━━━━━ DATASET EXTRACT ━━━━━
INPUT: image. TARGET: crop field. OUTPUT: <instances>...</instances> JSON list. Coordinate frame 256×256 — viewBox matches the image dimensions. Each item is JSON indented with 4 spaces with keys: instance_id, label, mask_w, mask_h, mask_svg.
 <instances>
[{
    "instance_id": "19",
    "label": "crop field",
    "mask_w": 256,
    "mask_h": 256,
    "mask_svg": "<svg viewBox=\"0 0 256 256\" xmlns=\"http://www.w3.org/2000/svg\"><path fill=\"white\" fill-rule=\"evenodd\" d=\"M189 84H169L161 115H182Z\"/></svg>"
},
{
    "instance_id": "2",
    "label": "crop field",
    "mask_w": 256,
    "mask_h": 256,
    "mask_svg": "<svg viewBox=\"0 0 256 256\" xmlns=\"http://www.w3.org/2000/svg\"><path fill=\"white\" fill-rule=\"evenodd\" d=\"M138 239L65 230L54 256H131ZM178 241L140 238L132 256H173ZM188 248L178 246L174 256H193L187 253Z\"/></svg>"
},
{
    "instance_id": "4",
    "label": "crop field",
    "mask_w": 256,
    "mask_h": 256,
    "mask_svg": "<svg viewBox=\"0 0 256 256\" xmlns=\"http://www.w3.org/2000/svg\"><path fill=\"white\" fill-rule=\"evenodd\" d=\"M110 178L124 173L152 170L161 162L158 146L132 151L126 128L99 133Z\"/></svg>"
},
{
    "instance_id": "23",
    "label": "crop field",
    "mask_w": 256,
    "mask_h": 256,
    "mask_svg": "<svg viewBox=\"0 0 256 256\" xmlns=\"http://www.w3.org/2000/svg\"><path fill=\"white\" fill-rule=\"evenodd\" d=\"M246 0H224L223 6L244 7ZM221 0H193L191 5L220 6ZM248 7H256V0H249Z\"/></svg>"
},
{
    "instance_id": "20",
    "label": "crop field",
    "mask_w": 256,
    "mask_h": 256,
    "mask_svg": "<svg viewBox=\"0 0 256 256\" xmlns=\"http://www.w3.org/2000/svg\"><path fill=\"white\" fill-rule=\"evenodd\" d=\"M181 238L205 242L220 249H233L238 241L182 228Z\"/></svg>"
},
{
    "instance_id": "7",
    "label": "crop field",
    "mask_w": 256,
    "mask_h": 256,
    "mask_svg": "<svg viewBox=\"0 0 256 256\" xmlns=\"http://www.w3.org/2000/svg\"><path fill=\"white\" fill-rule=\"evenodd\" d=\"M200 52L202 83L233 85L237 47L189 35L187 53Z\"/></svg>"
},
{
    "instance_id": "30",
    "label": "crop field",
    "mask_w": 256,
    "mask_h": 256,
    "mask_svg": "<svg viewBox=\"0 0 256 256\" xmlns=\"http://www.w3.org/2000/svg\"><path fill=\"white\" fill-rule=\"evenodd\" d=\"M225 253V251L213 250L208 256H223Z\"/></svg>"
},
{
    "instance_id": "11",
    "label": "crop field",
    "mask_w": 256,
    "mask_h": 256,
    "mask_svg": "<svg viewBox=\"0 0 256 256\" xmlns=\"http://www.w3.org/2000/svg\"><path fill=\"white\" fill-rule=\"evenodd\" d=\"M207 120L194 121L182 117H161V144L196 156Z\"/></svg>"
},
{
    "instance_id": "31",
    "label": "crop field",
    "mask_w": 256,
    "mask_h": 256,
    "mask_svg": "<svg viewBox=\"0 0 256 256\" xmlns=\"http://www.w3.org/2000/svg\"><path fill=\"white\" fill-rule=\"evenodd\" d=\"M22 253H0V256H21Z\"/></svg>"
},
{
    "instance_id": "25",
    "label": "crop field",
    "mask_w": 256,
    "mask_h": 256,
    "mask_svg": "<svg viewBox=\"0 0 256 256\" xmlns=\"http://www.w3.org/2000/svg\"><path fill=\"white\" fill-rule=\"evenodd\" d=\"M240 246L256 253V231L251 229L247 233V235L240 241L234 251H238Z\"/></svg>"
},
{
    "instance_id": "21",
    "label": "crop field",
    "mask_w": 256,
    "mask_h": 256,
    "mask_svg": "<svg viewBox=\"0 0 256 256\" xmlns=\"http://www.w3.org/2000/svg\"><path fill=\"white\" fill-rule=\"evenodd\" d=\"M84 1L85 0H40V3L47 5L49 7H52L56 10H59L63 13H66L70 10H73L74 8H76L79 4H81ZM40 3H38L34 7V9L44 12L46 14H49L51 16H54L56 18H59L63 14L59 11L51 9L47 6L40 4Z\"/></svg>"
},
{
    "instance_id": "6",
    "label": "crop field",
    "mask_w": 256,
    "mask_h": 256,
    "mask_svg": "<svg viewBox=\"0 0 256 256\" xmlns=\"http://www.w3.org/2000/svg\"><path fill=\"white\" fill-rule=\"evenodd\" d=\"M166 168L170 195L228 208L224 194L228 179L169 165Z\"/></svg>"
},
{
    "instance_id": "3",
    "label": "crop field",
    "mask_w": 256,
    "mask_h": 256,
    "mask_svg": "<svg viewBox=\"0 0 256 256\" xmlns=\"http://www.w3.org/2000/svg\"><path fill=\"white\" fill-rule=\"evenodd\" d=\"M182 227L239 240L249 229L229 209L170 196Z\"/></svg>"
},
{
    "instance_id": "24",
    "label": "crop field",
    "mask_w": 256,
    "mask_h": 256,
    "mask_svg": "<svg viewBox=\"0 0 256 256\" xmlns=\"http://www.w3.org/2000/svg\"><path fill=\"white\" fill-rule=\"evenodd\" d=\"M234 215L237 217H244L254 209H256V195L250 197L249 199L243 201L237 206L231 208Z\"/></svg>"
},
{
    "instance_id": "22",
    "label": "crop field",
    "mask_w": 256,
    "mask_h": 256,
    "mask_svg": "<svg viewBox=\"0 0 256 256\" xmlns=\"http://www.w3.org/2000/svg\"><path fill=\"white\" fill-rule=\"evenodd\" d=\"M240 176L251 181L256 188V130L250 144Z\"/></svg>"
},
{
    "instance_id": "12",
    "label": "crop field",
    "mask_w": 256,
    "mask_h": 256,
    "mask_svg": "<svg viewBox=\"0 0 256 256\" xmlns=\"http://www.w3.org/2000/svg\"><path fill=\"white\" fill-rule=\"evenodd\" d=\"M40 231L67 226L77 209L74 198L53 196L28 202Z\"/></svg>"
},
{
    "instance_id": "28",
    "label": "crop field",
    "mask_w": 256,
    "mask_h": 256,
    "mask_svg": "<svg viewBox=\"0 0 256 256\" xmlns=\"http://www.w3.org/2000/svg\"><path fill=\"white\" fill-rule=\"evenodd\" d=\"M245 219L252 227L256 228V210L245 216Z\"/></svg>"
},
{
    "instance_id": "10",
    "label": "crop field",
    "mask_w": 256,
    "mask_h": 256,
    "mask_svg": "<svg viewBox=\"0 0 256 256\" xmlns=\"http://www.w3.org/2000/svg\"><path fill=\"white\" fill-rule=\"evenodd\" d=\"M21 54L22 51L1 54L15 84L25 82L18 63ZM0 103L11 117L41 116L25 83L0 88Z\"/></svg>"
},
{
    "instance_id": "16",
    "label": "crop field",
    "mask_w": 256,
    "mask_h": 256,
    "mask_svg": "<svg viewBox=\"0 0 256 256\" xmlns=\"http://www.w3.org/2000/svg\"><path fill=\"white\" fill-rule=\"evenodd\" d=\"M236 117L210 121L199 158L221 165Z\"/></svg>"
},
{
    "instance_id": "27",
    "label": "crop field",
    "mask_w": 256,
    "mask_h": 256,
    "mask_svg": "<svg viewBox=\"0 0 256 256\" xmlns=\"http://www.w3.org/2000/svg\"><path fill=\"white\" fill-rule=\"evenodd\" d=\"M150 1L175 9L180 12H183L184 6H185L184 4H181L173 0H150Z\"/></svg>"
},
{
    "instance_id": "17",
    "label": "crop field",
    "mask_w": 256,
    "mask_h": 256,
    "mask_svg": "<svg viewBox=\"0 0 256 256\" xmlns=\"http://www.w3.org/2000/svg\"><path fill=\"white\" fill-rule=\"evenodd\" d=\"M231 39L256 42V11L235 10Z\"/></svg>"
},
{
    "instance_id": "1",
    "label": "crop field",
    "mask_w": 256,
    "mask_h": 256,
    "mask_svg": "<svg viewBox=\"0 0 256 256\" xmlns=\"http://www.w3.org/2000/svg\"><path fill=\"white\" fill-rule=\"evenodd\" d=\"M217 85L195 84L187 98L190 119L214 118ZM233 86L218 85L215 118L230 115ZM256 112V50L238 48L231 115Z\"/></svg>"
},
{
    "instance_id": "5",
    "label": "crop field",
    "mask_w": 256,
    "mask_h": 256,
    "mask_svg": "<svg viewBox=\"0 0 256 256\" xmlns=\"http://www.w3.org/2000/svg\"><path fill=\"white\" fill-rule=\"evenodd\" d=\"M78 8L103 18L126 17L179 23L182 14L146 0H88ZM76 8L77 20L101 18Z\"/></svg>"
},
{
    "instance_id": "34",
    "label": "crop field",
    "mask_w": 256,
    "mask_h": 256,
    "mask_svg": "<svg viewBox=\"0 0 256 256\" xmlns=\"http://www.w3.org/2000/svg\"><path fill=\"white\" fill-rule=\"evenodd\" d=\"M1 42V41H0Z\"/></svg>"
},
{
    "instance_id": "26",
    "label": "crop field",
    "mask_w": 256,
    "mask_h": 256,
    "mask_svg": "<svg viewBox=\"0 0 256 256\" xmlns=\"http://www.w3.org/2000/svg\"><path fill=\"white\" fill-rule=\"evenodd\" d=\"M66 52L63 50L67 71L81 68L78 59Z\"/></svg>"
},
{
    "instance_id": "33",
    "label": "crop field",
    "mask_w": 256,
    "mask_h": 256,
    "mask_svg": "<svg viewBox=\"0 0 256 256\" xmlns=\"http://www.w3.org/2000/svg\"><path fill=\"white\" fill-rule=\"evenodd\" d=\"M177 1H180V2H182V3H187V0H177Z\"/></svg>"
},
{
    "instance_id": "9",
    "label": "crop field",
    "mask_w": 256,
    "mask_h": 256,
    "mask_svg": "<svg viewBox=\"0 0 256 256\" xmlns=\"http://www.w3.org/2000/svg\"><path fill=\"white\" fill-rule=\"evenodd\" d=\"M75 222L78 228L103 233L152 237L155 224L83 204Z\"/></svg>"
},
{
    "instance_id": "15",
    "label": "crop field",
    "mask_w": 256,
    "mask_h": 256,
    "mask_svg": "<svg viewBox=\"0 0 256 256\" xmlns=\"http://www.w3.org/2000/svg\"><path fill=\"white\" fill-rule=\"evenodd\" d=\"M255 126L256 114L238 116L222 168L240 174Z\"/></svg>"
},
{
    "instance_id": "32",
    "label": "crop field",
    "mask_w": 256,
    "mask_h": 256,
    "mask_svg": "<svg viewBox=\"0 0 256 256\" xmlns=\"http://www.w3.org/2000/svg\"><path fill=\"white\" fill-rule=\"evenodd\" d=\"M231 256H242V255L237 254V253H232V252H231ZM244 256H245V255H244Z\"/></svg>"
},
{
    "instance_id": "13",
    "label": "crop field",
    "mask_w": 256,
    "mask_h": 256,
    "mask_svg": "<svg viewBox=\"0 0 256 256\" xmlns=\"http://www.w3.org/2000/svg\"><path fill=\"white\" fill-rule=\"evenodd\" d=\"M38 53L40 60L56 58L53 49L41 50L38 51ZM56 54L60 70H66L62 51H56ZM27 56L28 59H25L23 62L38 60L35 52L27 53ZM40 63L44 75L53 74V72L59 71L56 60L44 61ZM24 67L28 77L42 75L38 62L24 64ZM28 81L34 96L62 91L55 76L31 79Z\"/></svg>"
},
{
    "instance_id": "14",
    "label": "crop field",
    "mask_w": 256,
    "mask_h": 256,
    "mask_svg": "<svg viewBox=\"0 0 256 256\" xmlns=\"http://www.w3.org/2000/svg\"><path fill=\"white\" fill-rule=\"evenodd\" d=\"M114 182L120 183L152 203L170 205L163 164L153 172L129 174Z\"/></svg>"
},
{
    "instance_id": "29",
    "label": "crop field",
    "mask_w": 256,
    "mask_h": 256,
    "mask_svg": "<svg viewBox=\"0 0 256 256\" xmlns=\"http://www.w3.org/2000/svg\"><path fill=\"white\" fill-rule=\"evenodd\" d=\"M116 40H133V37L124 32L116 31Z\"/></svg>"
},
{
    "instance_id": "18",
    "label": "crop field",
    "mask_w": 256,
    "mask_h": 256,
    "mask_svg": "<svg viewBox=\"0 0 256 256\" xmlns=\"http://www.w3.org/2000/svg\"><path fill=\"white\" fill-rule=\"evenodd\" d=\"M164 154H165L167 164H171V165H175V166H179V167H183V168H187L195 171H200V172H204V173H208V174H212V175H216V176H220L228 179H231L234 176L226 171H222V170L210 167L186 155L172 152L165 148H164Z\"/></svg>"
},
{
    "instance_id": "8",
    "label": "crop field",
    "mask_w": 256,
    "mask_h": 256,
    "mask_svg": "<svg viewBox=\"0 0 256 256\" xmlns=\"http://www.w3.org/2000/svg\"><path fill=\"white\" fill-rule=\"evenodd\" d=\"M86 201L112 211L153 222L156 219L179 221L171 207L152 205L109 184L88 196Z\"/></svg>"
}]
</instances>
━━━━━
WHAT TO WORK ON. Find every line in the listing above that contains the string "instances", and copy each of those lines out.

OUTPUT FOR THIS TASK.
INPUT: image. TARGET: crop field. OUTPUT: <instances>...</instances> JSON list. Coordinate frame 256×256 — viewBox matches the image dimensions. Each item is JSON indented with 4 spaces with keys: instance_id, label, mask_w, mask_h, mask_svg.
 <instances>
</instances>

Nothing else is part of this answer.